_Written task_. When a line of the records contains "Privacy", copy it.

[Saved data entries]
========================================
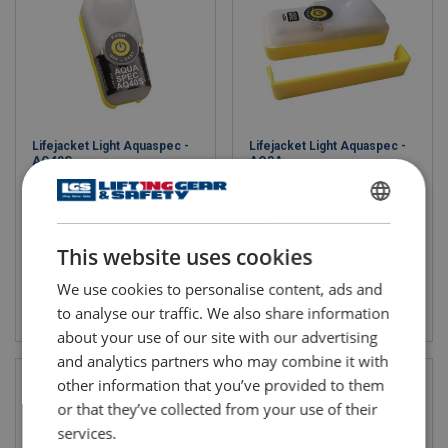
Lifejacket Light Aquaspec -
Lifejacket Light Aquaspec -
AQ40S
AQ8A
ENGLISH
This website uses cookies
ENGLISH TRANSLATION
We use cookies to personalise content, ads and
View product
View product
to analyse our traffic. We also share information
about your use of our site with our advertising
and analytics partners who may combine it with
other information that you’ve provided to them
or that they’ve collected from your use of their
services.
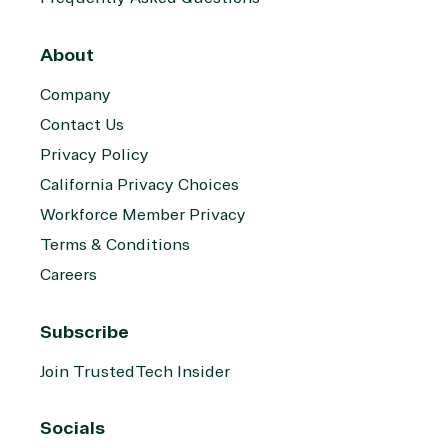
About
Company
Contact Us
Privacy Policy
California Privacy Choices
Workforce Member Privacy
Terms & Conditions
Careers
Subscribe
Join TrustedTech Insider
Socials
========================================
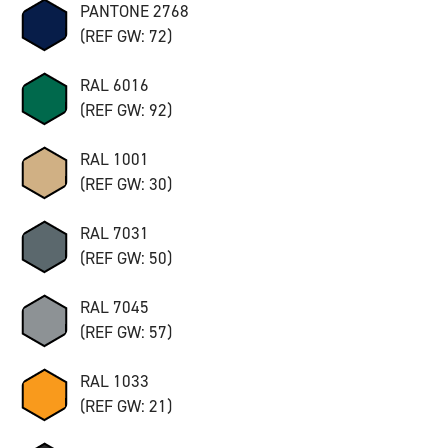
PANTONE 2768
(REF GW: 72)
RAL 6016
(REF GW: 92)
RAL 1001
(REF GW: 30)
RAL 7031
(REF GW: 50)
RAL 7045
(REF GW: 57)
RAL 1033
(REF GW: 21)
========================================
_Completed task_.
Privacy Policy
California Privacy Choices
Workforce Member Privacy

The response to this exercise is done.